Benign Epithelial Tumours
Papilloma (synonym: papillar tumour) origins out of pavement and transitional epithelium and acts above its surface as a papilla. It locates on the head, back, axillary area, near the anus, but it can be formed also in the bladder and intestines. Treatment is surgical — removing the tumours within the limits of healthy tissue with obligatory histologic exam, because malignancy is possible. Papilloma of the mucous membrane is cauterized by electrocoagulation.
Adenoma is a tumour which consists of fibroepithelial tissue and has a glandular structure. Depending upon the kind of gland papillary, cystic, tubular and alveolar adenomas are distinguished. More often these tumours are formed in the breast, testicles, kidneys, less often on the skin or mucous membrane. Treatment is surgical. It can become malignant.
Dermoid (synonyms: dermoid cyst, cystic teratoma) is a tumour which consists of the remainder of the embryon ectoderm. Usually it forms a cavity filled with fatty masses and other epidermal formations. More often dermoids settle in the coccyx, but it can locate above eyebrows, near the nose, on the neck and in the anterior mediastinum. Dermoid cysts frequently suppurate, forming abscesses and fistula, which do not heal. Treatment is surgical — removing within the limits of healthy tissue.
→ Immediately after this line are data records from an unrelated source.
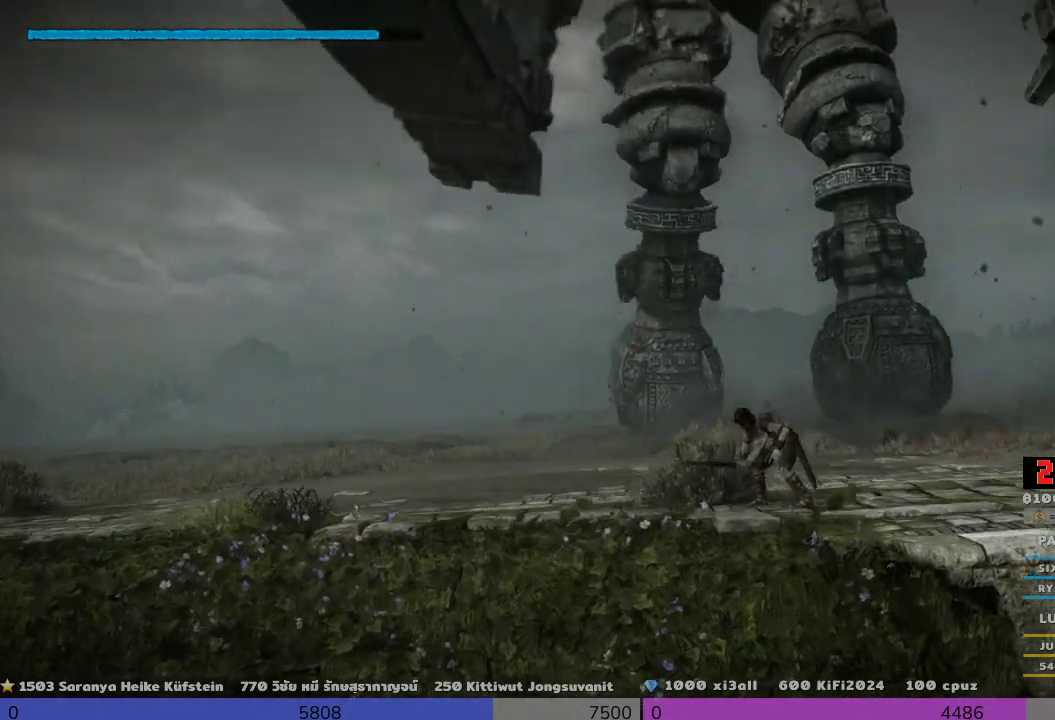
Gameplay with a controller (PlayStation layout); each line is a JSON object with the inputs held at the frame after it. "events" lists button and stick changes between this image and that frame as [ms after this image, input, new state], when the widget could be followed in between. Not read: R3.
{"buttons": [], "left_stick": "up-left", "right_stick": "down", "events": [[133, "right_stick", "center"], [333, "left_stick", "up-left"], [500, "right_stick", "down"]]}
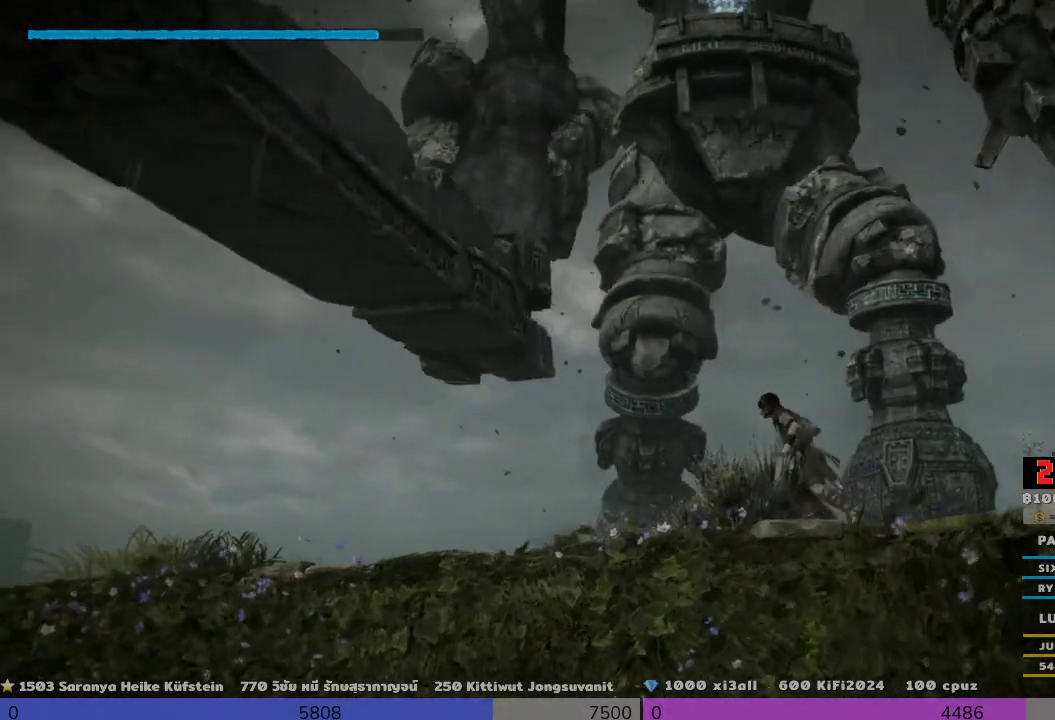
{"buttons": [], "left_stick": "left", "right_stick": "center", "events": [[500, "left_stick", "left"], [500, "right_stick", "center"]]}
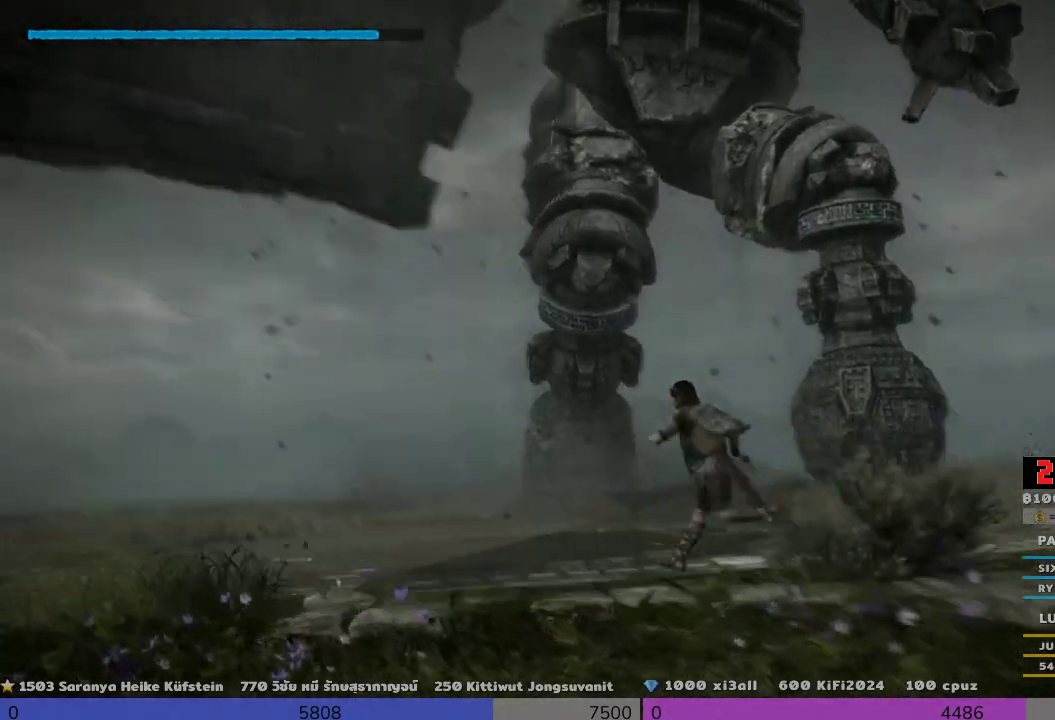
{"buttons": [], "left_stick": "left", "right_stick": "center", "events": []}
Malignant Epithelial Tumours
Cancer (synonym: malignant epithelioma) — develops from germinal or glandular epithelium, consists of connective-tissue stroma in which blood and lymphatic vessels locate, and parenchyma, formed from epithelial cells. If the tumour consists of large epithelial cells, it is called medullary cancer. If the connective-tissue stroma prevails, the tumour is called scirrhous carcinoma, and if glandular cells prevail — adenocarcinoma. Cancer can develop in all tissues and organs where there are epithelial formations, but more often it is observed in the stomach, uterus, breast, on the skin and in the lungs.
The formation of cancer begins with the occurrence of atypical epithelial cells, after that the connective-tissue elements of the stroma multiply. Cancer quickly invades the surrounding tissue and metastazes in to the lymph nodes. Metastasises are usually spread lymphogenously. The clinical picture of cancer depends upon the localization and stage of the process. Treatment of cancer is basically operative, but at the same time quite often other methods of treatment are also applied, for example: radiation therapy, chemotherapy and hormonal therapy.
Radical operation with keeping to ablastics and antiblastics is carried out only in the I and II clinical stages of cancer, in the III clinical stage it is hardly conducted, and in the IV clinical stage — generally impossible. In these cases they carry out symptomatic treatment, which is supplemented with radiation and chemotherapy and also palliative operations.
For rendering oncological help to the population special oncological services, structure which includes scientific research institutes, republican, regional and city oncological clinics, as well as oncological cabinets in each district clinic are organized. The task of oncological clinics is qualified treatment of patients with tumours and pre-cancerous diseases, preventive medical examination of the population, work with the statistical data and organizational-methodical management of oncological services, as well as improving the professional skill of the medical personnel and anticarcinogenic propagation among the population. An increase in the oncological vigilance of general practitioners, which first meet this pathology, should be given special attention.